EXERCISE INSTRUCTIONS: Show every line in the items below that contains the word "Nous", matching its capitalization exactly.

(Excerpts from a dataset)
____
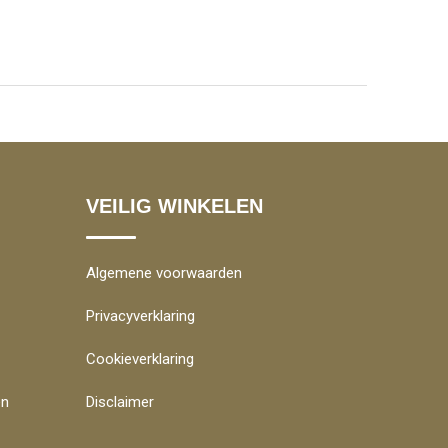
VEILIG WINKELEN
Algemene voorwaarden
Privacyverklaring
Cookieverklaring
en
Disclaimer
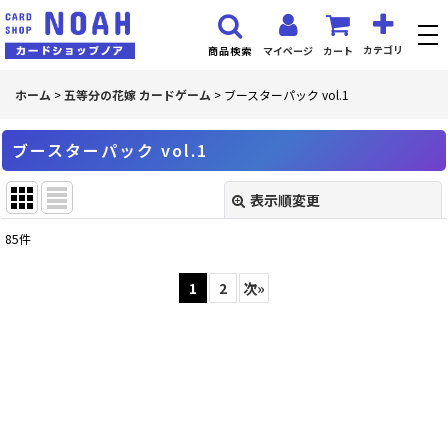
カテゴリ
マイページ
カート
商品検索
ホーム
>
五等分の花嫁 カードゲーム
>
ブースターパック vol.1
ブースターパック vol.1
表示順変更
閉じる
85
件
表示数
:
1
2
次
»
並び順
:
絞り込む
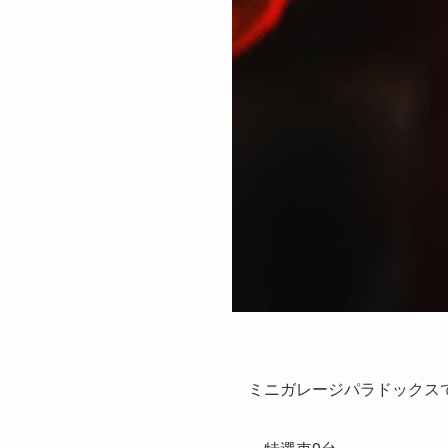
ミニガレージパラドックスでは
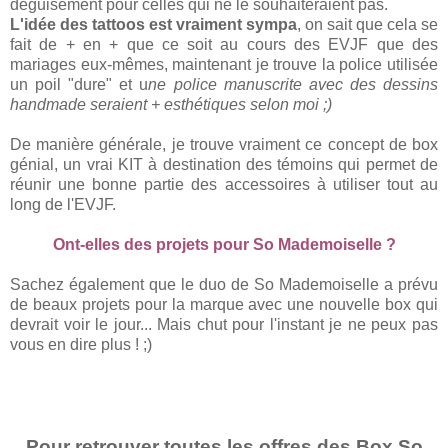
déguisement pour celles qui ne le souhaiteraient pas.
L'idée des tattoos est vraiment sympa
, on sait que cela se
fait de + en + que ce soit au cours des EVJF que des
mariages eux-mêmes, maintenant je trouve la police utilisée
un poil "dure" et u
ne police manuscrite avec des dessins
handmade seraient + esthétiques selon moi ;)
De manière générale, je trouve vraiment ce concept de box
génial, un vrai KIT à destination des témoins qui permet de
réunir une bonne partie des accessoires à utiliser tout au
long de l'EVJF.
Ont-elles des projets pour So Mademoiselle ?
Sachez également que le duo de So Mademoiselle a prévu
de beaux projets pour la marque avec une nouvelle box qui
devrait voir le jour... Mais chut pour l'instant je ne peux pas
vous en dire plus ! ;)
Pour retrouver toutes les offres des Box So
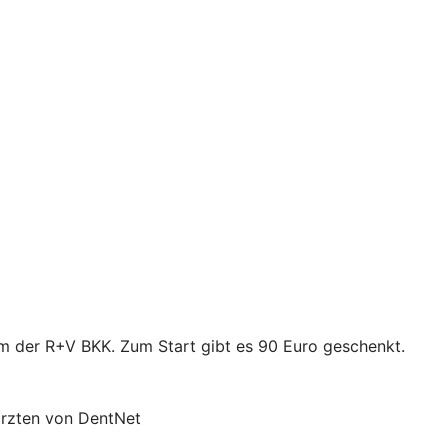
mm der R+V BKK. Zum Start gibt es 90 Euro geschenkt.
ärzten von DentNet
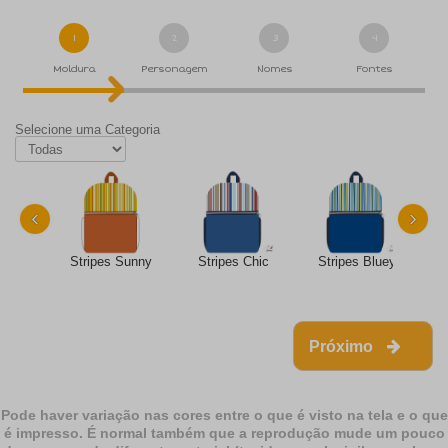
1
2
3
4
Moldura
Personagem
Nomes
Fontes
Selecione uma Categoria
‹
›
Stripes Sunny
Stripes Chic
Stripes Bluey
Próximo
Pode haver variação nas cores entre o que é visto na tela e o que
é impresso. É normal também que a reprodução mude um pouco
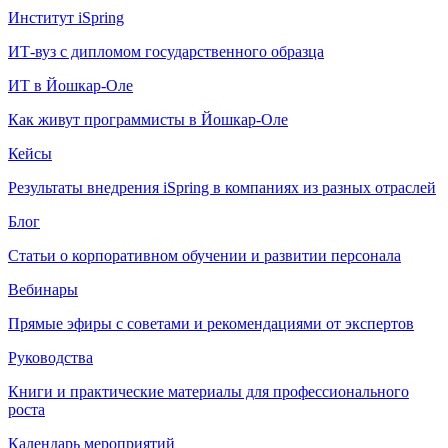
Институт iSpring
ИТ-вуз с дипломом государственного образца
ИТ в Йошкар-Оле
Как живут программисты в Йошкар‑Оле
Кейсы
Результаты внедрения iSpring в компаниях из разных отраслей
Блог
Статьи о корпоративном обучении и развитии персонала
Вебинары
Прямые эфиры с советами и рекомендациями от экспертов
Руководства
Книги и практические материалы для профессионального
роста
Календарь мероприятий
____
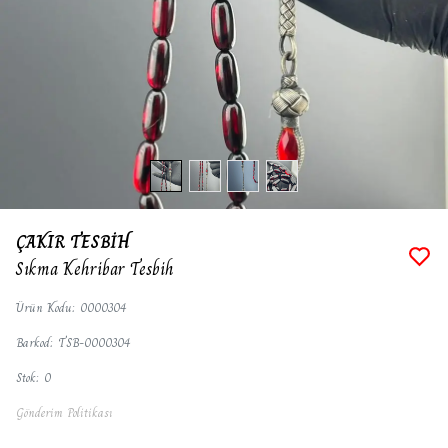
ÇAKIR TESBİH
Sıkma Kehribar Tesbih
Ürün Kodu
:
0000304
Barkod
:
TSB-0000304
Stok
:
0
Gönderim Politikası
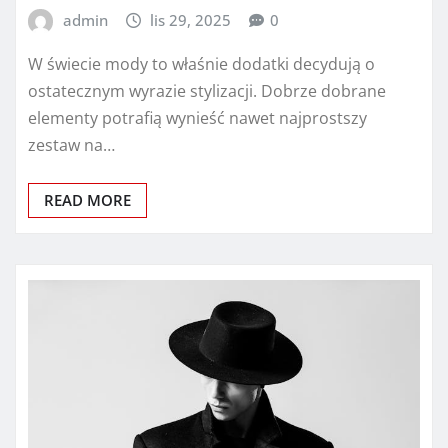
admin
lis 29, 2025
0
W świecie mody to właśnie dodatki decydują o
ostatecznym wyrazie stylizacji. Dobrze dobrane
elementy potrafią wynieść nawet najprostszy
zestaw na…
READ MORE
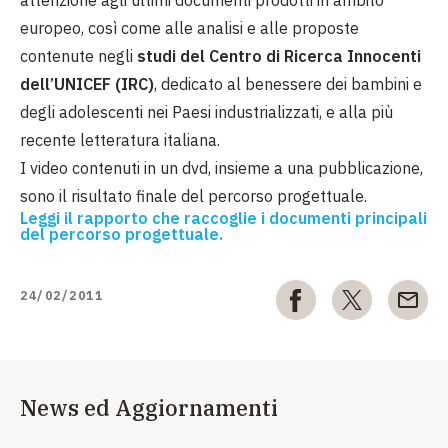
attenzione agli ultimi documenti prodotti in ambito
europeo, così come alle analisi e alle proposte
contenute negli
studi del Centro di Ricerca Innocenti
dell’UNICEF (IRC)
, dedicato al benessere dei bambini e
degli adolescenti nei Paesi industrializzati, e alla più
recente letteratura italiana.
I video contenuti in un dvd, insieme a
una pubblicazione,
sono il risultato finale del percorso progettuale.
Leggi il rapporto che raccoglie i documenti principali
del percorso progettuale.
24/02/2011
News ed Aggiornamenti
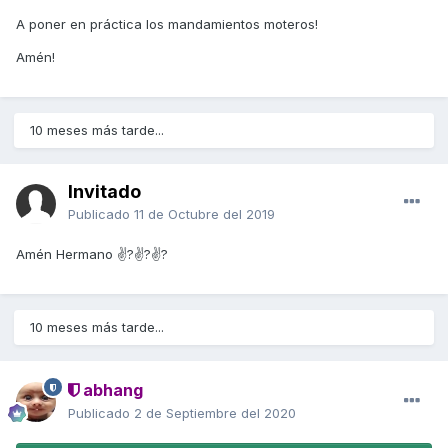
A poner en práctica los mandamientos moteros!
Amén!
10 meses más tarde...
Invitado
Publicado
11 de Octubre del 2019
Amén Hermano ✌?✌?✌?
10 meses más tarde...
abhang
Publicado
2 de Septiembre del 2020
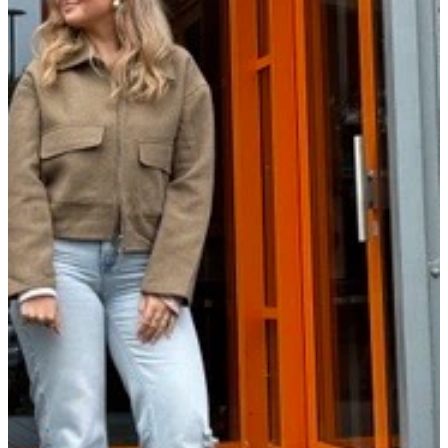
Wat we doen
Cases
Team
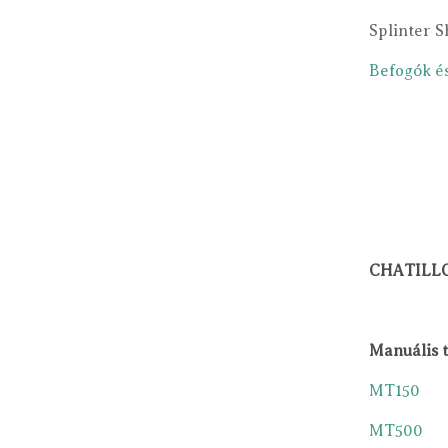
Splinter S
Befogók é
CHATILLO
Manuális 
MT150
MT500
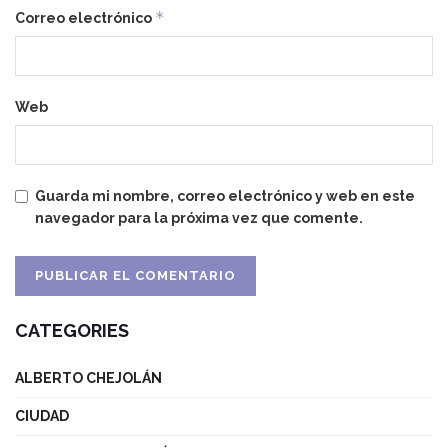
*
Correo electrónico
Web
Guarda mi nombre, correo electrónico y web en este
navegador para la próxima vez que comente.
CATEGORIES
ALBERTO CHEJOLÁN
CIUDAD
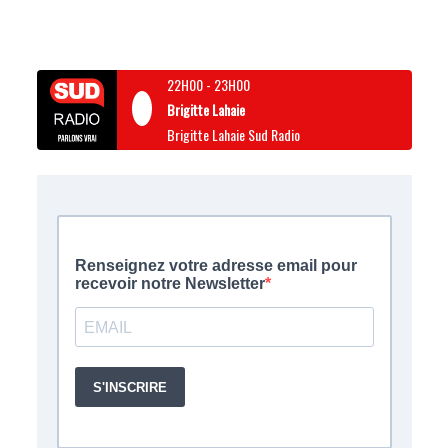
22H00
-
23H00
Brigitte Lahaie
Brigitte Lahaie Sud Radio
____
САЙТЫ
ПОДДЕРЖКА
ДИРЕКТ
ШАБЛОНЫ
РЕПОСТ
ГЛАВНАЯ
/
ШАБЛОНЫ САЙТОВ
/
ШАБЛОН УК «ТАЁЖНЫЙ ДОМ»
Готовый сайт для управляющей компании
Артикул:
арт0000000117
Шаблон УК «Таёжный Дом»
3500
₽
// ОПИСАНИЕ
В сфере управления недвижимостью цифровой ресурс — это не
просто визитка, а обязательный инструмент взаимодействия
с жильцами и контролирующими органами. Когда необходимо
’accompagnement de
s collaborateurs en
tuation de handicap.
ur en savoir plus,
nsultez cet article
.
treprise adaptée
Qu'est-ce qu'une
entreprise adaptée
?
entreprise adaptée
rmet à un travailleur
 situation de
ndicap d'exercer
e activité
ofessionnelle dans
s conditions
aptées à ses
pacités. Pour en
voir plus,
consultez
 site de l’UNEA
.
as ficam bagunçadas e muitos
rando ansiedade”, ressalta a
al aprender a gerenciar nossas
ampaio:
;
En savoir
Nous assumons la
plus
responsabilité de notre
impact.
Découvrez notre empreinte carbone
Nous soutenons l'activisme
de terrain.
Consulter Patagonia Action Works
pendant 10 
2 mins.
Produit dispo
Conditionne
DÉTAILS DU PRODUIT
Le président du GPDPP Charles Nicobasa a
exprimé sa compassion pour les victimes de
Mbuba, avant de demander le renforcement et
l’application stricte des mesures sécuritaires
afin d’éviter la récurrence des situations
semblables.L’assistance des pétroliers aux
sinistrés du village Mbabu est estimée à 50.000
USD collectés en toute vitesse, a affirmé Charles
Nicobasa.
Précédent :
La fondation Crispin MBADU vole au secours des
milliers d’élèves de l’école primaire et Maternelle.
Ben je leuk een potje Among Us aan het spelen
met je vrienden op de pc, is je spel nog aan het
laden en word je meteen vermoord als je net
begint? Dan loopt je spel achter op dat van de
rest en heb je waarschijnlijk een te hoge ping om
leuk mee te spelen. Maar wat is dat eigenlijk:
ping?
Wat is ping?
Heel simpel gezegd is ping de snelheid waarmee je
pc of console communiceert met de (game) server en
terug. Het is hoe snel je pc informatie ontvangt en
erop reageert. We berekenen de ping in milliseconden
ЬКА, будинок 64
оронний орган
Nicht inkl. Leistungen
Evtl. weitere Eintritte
____
SOLUTION:
Nous assumons la
Nous soutenons l'activisme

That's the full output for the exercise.